# Can you claim the dole if you have rental income?



## DG123 (23 Sep 2009)

Hi, I just want to check to check if I am eligible for the dole.  I have just returned to Ireland after approximately a year and a half abroad, and I am seeking work, but it's proving tricky.

I have rental income of approx 11k a year gross, but I have a mortgage on this apartment of approx 10k a year gross (interest only mortgage).  I don't live in the apartment.

Am I entitled to the dole or rent allowance?


----------



## enoxy (23 Sep 2009)

I'm in receipt of Jobseekers Allowance (JA) and Mortgage Interest Supplement whilst having rental property/income so that in itself is not a problem. The rental income is not the focus for Social Welfare but more the current value of the property _vis á vis_ the original price you paid for it. 

However I can't answer your question as to your own personal eligibility for "dole" (as you call it) because you will either have to have required # of stamps for Jobseekers Benefit or satisfy the means test for JA. 
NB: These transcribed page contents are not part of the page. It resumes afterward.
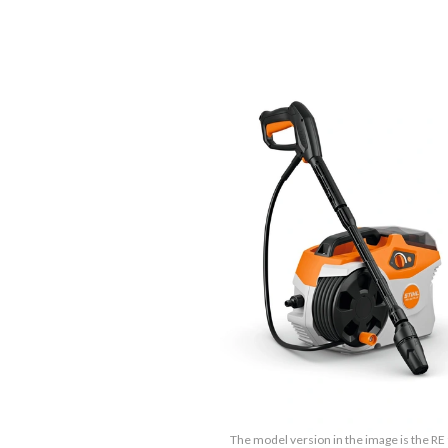
The model version in the image is the RE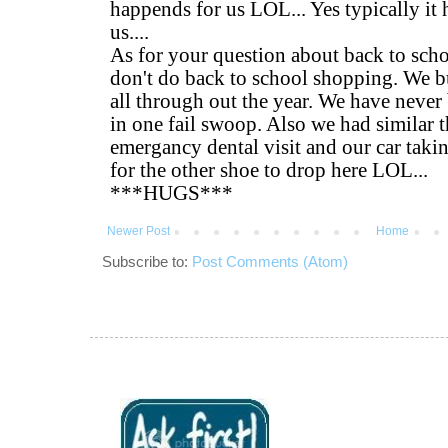
Newer Post
Home
Subscribe to:
Post Comments (Atom)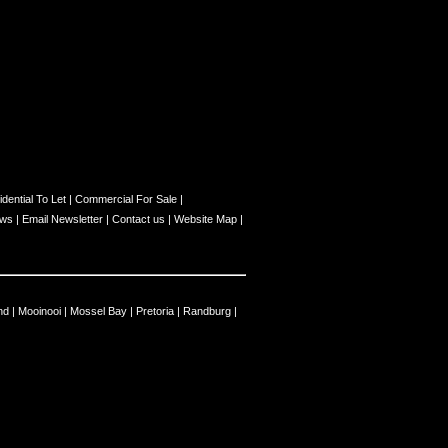
dential To Let
|
Commercial For Sale
|
ews
|
Email Newsletter
|
Contact us
|
Website Map
|
nd
|
Mooinooi
|
Mossel Bay
|
Pretoria
|
Randburg
|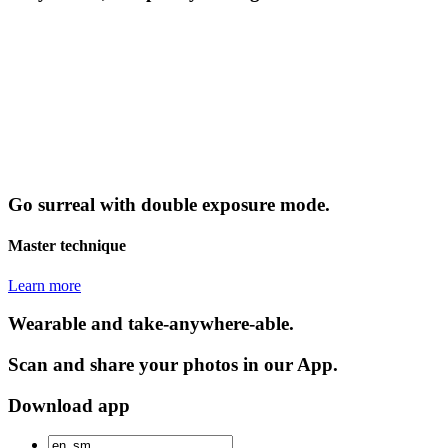
Go surreal with double exposure mode.
Master technique
Learn more
Wearable and take-anywhere-able.
Scan and share your photos in our App.
Download app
Best approach is to apply for JB/JA and let the SW Inspector decide based on the information you provide them with to support your app/n.


----------



## Welfarite (24 Sep 2009)

Watch out for the Habitual Residence Conditions.


----------



## gipimann (24 Sep 2009)

Regarding Rent Supplement, you must have been renting here for 6 of the last 12 months before being eligible to apply for the supplement in the first place.  After that, it will be means-tested on your income (and the property, as enoxy described), and you will also be subject to the Habitual Residence Condition referred to by Welfarite.


----------



## Welfarite (24 Sep 2009)

From reading your previous posts of 2 years ago, it appears you bought a second property abroad, with mortgage secured on Irish-owned property. bear in mind that this will affect any means assessment if that is the case as the second property's value will be assessed in full as it is not your PPR.


----------



## DG123 (24 Sep 2009)

With regard to the Habitual Residence Condition, on a quick reading, it seems that I satisfy this without any problems.

With regard to the properties, neither is my principal residence.  I am not resident in either property.  Both are mortgaged.  Rental income barely covers each mortgage.  I have no other income.

Is it possible that I could be eligible for any entitlements or are chances slim?


----------



## DG123 (24 Sep 2009)

Also, in terms of the means test, is the value of the property for the means test the amount of capital left after deducting the value of the mortgage or is it gross?


----------



## Welfarite (24 Sep 2009)

Have a look here for more detail on means assessments. In your case, both houses will be assessed on their capital value as you are not living in either of them, less mortgage outstanding.


----------



## Bronte (24 Sep 2009)

Welfarite said:


> Have a look here for more detail on means assessments. In your case, both houses will be assessed on their capital value as you are not living in either of them, less mortgage outstanding.


 

Does that mean that if someone had 10 houses in negative equity that they would be assessed as zero means and be entitled to the dole?  

How is the capital value of the house arrived at?


----------



## Welfarite (24 Sep 2009)

Bronte said:


> Does that mean that if someone had 10 houses in negative equity that they would be assessed as zero means and be entitled to the dole?
> 
> How is the capital value of the house arrived at?


 

In theory, yes. The capital value is done by an EA


----------